JAKARTA, KOMPAS.com — Bursa calon Kepala Kepolisian RI mulai ramai beredar seiring semakin mendekatnya akhir masa tugas Kapolri Jenderal (Pol) Bambang Hendarso Danuri pada Oktober mendatang.
PDI Perjuangan menjagokan setidaknya enam calon jenderal yang dinilai layak menduduki Polri-1. Dalam jumpa pers di Ruang Fraksi PDI-P, Senin (5/7/2010), Sekjen yang juga menjabat Ketua Fraksi PDI-P Tjahjo Kumolo menyebutkan enam nama.
Mereka adalah Irjen Gorrys Mere (Wakalakhar BNN), Komjen Ito Sumardi (Kabareskrim), Irjen Timur Pradopo (Kapolda Metro Jaya), Komjen Nanan Sukarna (Inspektur Pengawasan Umum), Irjen Oegroseno (Kapolda Sumatera Utara), dan Irjen Imam Sujarwo (Kepala Pusat Pendidikan dan Pelatihan Polri).
"Mereka kami nilai sebagai calon-calon dengan track record yang oke. Terbaik. Silakan Presiden memilih salah satu dari enam nama itu," kata Tjahjo.

■ CUPLIKAN DATA
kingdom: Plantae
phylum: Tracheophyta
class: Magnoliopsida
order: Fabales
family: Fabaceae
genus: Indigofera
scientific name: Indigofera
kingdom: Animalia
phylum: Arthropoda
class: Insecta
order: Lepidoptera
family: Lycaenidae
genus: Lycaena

■ PERTANYAAN UNTUK DIJAWAB
[a] Jawablah pertanyaan berikut berdasarkan berita tentang bursa calon Kapolri.
(i) Kapan masa tugas Kapolri Jenderal (Pol) Bambang Hendarso Danuri berakhir?
(ii) Di ruang mana jumpa pers Tjahjo Kumolo diadakan?
(iii) Jabatan apa yang dipegang Irjen Timur Pradopo?
[b] Lanjutkan berita tentang bursa calon Kapolri, mulai setelah kutipan terakhir Tjahjo Kumolo.

■ JAWABAN KEGIATAN
[a]
(i) Pada Oktober mendatang.
(ii) Di Ruang Fraksi PDI-P.
(iii) Kapolda Metro Jaya.

[b]
Fraksi PDI-P sendiri meminta Presiden SBY hanya mengajukan satu nama calon. Seorang Kapolri dinilai tak layak ditentukan melalui mekanisme voting jika nama yang diajukan lebih dari satu.
"Mabes Polri juga kami harapkan memberikan penilaian yang obyektif dan jujur terhadap para calon itu ketika memberikan masukan kepada Presiden," kata dia.
Selain itu, menurut Tjahjo, masa bakti Kapolri sebaiknya tak terlalu lama. Ia mematok angka 2-2,5 tahun merupakan masa jabatan terlama bagi Kapolri.
"Yang penting lembaga berjalan dengan baik, begitu pula sistemnya," ujar Tjahjo.